Thursday, December 21, 2006

'Twas the Wednesday before Christmas and no one was around

So, yesterday was Wednesday, but instead of "we dine" it was "me dine." Michelle nicely offered to lend me the key to her and Laura's apartment so that I could honor our Wednesday tradition in their absence, but I decided that would be too sad and lonely. Plus there were no models to be missed anyway. And it's a good thing I wasn't hindered by our normal must-be-done-by-eight schedule. By the time I made it into the kitchen, it was already after 9pm. I had been out all afternoon xmas shopping, and then met up with Raisa at Gourmet Warehouse. Don't worry girls – we'll still have our field trip there in the new year. I can never go there too often, and I actually managed not to buy anything for myself, so I must go back soon for some of that porcini pasta I love.

I had noticed earlier in the day that I had eggplant and zucchini in the fridge, so I thought of making Indian food for dinner. As Raisa and I wandered up Commercial Drive, we stopped in at one of the organic food stores in search of an ingredient which I needed for some secret xmas treats (recipe to come later, so as not to ruin my mother and sister's surprise when they open their stockings!) and I picked up some chick peas and cabbage to add to dinner. We had a coffee at JJ Bean and caught up. Raisa drew me out instructions for making pretty pretty Finish puff-pastry pinwheels with prune and apple filling. Yum!

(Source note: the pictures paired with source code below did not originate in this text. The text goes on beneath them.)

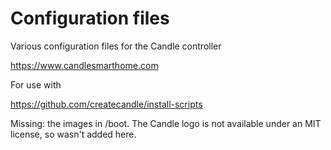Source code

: # Configuration files
Various configuration files for the Candle controller

https://www.candlesmarthome.com

For use with 

https://github.com/createcandle/install-scripts



Missing: the images in /boot. The Candle logo is not available under an MIT license, so wasn't added here.
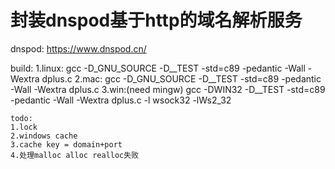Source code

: # 封装dnspod基于http的域名解析服务
dnspod: https://www.dnspod.cn/

build:
1.linux:
    gcc -D_GNU_SOURCE -D__TEST -std=c89 -pedantic -Wall -Wextra dplus.c
2.mac:
    gcc -D_GNU_SOURCE -D__TEST -std=c89 -pedantic -Wall -Wextra dplus.c
3.win:(need mingw)
    gcc -DWIN32 -D__TEST -std=c89 -pedantic -Wall -Wextra dplus.c -l wsock32 -lWs2_32


    todo:
    1.lock
    2.windows cache
    3.cache key = domain+port
    4.处理malloc alloc realloc失败
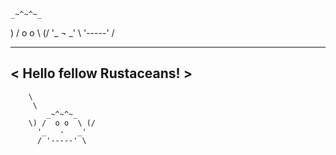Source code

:     _~^~^~_
\) /  o o  \ (/
  '_   ¬   _'
  \ '-----' /

   __________________________
< Hello fellow Rustaceans! >
 --------------------------
        \
         \
            _~^~^~_
        \) /  o o  \ (/
          '_   -   _'
          / '-----' \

Then we both rushed off home. I was wishing for some wine (to console myself, being alone on a Wednesday night and all) but there was none. Luckily, I remembered that there was a tiny bit of gin in my freezer. I mixed up a dirty gin martini, and was then ready to cook! It was a simple, simple dinner – basmati rice, a madras curry with chickpeas, eggplant and zucchini, and a cabbage & carrots dish that I love. I copied this recipe down on scrap papper when working in the market, from one of the many cookbooks there, and now can't remember what the source was. But it's the perfect extra dish to add to a meal when I'm making a curry with paste from a jar, to make me feel like I'm not quite so lazy (look – I made one thing from scratch!). So, thought I'd share the recipe with you all, in case you ever find yourself in a similar position.

Cabbage & Carrots
1 1/2 tsp vegetable oil
1/2 tsp mustard seeds
1/2 tsp cumin seeds
1/4 tsp asafetida
1/2 tsp ground tumeric
5-6 curry leaves (I used dried – fresh ones are rarely available)
1 1/2 tsp minced fresh ginger
1 green chili, chopped
1 dried red chili
1/3 of a large green cabbage, shredded (I just chop it roughly)
2 carrots, diced (or grated, or chopped however you want)
1 tsp sugar
salt
juice of 1/2 lemon
1 tbsp chopped fresh cilantro

1. Heat oil in large pan. Add mustard seeds and cumin. When crackling, add asofatida, tumeric, curry leaves, ginger and chilis. Stir in cabbage and carrots.
2. Reduce heat, cover and cook for 15-20 minutes, or until cabbage and carrots are as soft as you like them.
3. Add sugar and salt. Stir through lemon juice and cilantro just before serving.

This dish is really fresh tasting, which makes it the perfect counterpart to a rich, saucy curry, I think.



Meg
(impersonating Michelle, as my blogger account is playing tricks on me – thanks Michelle!)